I’ve decided. My optician is one of two things: he either has the personality diversity of a sogging wet piece of cardboard or he’s a donkey. I might even go as far to say a jerk. I don’t get it, and I don’t get him.
Having to cut ties with people you’ve become used to and move to another town is hard enough. No-one likes looking for a new stylist, a new family doctor, a new dentist and – ask any woman – certainly not a new gynecologist or obstetrician. I think it’s even harder when you move state.
An eye doctor in the neighbouring town had come highly recommended, the types of recommendations that come with fanfares and bells and whistles. They accepted our insurance, so we all went to them. They were nice enough at first, but I noticed he was very matter-of-fact and didn’t have much of a bedside manner, much less a people personality. I continued to make appointments with them each week, hoping they would finally get my prescription right. If you remember back a few weeks ago, I mentioned my prescription had improved dramatically and I was ecstatic.
It seems like every time I go back and get new lenses, it still isn’t right – but just on the one eye. I don’t get it, I’ve never had this issue in the past, I usually go in, get set up with lenses and I’m done. Today was my fourth visit, and after just two hours, I can already tell it’s not my last.
Last time I was there he said, “let’s try you on the Night & Day lenses, they breathe 6x better than the lenses you’d been wearing and you don’t have to change them so often.”
In a moment of clarity, I asked, “how much do these cost, just so I can get an idea of the cost difference?” “I’m not sure you’ll have to check with the front desk, but I have a rebate coupon for $70 off–” “Is that for a year supply?” I wondered, thinking the worst. “Yes, that’s for a year.”
I should have known better, I really should have. He wanted to fit me in lenses that were $74 a box. Obviously, my prescription is different for each eye, so I am essentially looking at $150. Compare this with the $18 a box I was paying. I might be wearing a sixty-dollar pair of jeans, but I wasn’t willing to spend that kind of cash on something so expendable as disposable contacts. I was flabbergasted they would cost so much, but the woman behind the desk seemed to think (by the look on her face) that I was making a bigger deal of this than it needed to be. She responded to my questions very abruptly with pursed, fake smiling lips that curled up at the edges. I left feeling cheated and taken advantage of. I am just grateful I had the foresight to ask the cost before returning today.
It wasn’t too far into the week that I noticed the lenses I had weren’t going to work out. My brain has been constantly fighting against itself to get my eyes to focus properly.

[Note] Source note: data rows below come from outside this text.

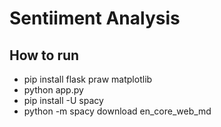 # Sentiiment Analysis
## How to run
- pip install flask praw matplotlib
- python app.py
- pip install -U spacy
- python -m spacy download en_core_web_md
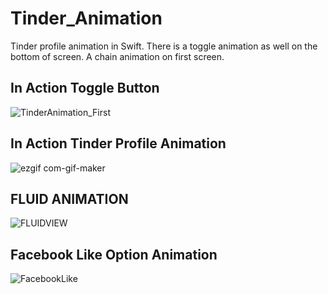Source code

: # Tinder_Animation
Tinder profile animation in Swift. There is a toggle  animation as well on the bottom of screen. A chain animation on first screen. 

## In Action Toggle Button

![TinderAnimation_First](https://user-images.githubusercontent.com/2304583/96472714-116d3800-1231-11eb-9596-f2c4ede6356c.gif)

## In Action Tinder Profile Animation 
![ezgif com-gif-maker](https://user-images.githubusercontent.com/2304583/96472776-23e77180-1231-11eb-9245-5f3512e7ee78.gif)

## FLUID ANIMATION
![FLUIDVIEW](https://user-images.githubusercontent.com/2304583/97858177-6e73ee00-1d07-11eb-8df1-ebf41f07b0b8.gif)

## Facebook Like Option Animation
![FacebookLike](https://user-images.githubusercontent.com/2304583/98021665-3fe03b00-1e0d-11eb-9465-ce37b771fe91.gif)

Today as I sat there at his mercy, I’d ask questions or make comments about lenses or my prescription and he’d answer them, but almost with no feeling behind it and very to the point. For someone who works with people constantly, he has no people skills, no smiles, no empathetic nods, no funny quips and no subtlety. At one point he left and came back with new lenses for me to wear, opened the cases and basically threw them at me across the counter. To say I left there with no warm fuzzies or feeling like I had faith in him or his company is a blatant understatement. I want to go somewhere else, but I am limited in choice in the area and would have to seek help in Missoula, plus pay for the eye exam (1 exam a year free with insurance) and lens fitting ($120) again all out-of-pocket.
I wish I could just nip it all in the bud and be done with it, but I’m not even a candidate for Lasik.